Before Obama’s speech on Libya last Monday, the main question was “why?”
President Obama seems have answered that question satisfactorily, judging by this week’s continuing debate on Libyan policy. Overall, Obama received much praise for his speech. “About as shrewd and sensible as any such address could have been,” wrote Fred Kaplan in Slate. Tom Friedman of The New York Times was proud of his president, but also worried: “Dear Lord, please make President Obama is lucky.”
Now, at the end of the week, the main question is another – what now?
On this, there is confusion. Amy Davidson of the New Yorker thought Obama should clearly state what it really is going on in Libya: war! And although Obama on Monday said that “broadening our military mission to include regime change would be a mistake,” Senators Joseph Lieberman and John McCain called for regime change in an op-ed in today’s Wall Street Journal.
Defense Secretary Robert Gates and the military leadership, who have continually expressed their skepticism about a military action against Libya, could not be lured into a discussion on regime change at yesterday’s appearances before Congressional committees, other than saying that Gaddafi will probably be removed from power through economic and political pressures or by the Libyan people. Gates did not agree with the idea of the United States supplying
arms to and train the Libyan rebels. And on a matter of U.S. ground forces in Libya, he replied, according to the New York Times, “not as long as I have this job.”
Indeed, the military does not seem pleased about developments in Libya and it finds itself constantly having to raise objections as pressure increases for wider military efforts, wrote Leslie Gelb, former foreign affairs columnist of New York Times and president of Council on Foreign Relations, in today’s Daily Beast.
What we have here is a military intervention to save civilian lives at the same time as we hear President Obama say that Gaddafi must resign without specifying how it will happen. How are these two tasks and objectives reconciled?

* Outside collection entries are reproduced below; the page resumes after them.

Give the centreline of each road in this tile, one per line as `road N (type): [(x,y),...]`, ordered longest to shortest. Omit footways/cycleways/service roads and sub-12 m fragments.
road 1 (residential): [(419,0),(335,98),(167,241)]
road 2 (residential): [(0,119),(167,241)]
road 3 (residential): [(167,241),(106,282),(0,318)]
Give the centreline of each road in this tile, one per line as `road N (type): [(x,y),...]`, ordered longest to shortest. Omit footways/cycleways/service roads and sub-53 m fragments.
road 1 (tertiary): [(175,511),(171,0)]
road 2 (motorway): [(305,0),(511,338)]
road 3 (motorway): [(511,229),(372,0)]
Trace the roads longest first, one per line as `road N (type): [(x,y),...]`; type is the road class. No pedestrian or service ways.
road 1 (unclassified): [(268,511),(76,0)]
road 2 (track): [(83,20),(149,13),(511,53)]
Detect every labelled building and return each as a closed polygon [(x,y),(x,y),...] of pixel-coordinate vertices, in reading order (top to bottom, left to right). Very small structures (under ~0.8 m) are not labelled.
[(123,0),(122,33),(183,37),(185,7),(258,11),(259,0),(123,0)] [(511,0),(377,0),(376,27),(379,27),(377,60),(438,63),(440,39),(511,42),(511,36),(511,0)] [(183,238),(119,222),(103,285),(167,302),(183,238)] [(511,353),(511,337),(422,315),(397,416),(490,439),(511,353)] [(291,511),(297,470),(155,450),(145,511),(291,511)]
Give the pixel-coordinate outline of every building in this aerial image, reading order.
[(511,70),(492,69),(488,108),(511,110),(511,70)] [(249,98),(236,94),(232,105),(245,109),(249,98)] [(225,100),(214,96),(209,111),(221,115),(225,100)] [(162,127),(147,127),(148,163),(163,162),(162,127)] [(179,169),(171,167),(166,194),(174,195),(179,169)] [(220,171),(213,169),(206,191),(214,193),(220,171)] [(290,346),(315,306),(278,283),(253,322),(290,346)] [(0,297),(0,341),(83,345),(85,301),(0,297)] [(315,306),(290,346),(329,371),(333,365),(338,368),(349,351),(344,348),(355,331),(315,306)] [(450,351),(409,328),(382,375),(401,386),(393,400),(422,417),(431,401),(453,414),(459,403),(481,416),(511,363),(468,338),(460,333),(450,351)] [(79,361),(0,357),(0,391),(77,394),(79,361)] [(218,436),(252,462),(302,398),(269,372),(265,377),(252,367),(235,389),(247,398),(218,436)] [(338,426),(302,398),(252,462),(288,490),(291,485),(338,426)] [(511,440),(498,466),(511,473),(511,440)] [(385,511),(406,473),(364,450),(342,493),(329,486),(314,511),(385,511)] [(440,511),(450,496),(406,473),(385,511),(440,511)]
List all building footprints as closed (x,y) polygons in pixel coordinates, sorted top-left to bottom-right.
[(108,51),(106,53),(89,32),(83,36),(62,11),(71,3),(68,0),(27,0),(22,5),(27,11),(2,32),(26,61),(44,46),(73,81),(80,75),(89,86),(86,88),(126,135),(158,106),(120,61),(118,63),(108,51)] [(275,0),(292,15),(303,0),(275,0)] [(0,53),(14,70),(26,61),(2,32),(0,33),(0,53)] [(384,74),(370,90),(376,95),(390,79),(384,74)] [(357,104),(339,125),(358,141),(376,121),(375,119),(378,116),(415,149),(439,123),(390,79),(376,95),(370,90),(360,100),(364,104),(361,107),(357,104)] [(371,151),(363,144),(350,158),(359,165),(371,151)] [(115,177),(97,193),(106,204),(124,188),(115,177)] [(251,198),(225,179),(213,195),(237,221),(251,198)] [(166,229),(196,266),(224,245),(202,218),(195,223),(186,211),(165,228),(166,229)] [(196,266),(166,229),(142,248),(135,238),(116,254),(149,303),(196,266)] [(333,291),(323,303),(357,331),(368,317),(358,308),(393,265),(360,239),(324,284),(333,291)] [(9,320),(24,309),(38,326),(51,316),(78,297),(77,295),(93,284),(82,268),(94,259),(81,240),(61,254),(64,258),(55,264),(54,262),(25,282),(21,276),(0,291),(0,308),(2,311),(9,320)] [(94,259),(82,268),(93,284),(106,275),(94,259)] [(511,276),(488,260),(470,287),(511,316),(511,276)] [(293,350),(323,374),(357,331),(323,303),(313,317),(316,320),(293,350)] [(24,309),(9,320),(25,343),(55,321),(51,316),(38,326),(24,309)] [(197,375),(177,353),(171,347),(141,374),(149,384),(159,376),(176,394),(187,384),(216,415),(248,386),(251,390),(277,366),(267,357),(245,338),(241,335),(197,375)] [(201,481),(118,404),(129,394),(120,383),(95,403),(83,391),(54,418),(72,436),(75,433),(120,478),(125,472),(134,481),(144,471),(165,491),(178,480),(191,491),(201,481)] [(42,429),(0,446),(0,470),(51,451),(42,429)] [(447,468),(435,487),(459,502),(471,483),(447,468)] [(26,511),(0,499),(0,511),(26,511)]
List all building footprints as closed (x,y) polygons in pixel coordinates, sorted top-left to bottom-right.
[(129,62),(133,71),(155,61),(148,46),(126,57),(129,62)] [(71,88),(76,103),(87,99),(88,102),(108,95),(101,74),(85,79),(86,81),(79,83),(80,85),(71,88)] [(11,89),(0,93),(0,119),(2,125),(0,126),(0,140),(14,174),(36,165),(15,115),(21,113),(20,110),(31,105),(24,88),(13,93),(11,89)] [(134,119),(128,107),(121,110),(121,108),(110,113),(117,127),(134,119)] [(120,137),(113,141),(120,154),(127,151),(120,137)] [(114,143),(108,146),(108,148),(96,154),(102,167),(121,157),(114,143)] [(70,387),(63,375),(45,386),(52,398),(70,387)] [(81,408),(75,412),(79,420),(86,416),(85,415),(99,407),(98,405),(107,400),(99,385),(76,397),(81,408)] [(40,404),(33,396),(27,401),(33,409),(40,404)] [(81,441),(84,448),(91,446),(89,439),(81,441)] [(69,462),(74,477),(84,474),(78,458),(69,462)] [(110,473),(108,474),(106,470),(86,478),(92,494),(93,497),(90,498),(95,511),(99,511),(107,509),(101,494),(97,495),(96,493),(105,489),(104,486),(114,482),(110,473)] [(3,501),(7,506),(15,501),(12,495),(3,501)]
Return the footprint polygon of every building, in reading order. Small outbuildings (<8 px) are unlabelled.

The confusion also stems from the fact that the United States is not accustomed to multilateral operations where the U.S. is not playing the lead role – which is currently the case in Libya. No president, prior to Obama, has placed so much faith in the international community. What does this mean for the efforts to reach the end goal, Tom Friedman asked:
”My gut tells me that any kind of decent outcome there will require boots on the ground — either as military help for the rebels to oust Qaddafi as we want, or as post-Qaddafi peacekeepers and referees between tribes and factions to help with any transition to democracy. Those boots cannot be ours. We absolutely cannot afford it — whether in terms of money, manpower, energy or attention. But I am deeply dubious that our allies can or will handle it without us, either. And if the fight there turns ugly, or stalemates, people will be calling for our humanitarian help again. You bomb it, you own it.”
On a broader perspective, wrote Doyle McManus of the Los Angeles Times, we are now beginning to see the outlines of a new Obama Doctrine in foreign policy, and the president
will over the next few weeks talk more explicitly about his hopes for and the future of the Arab world.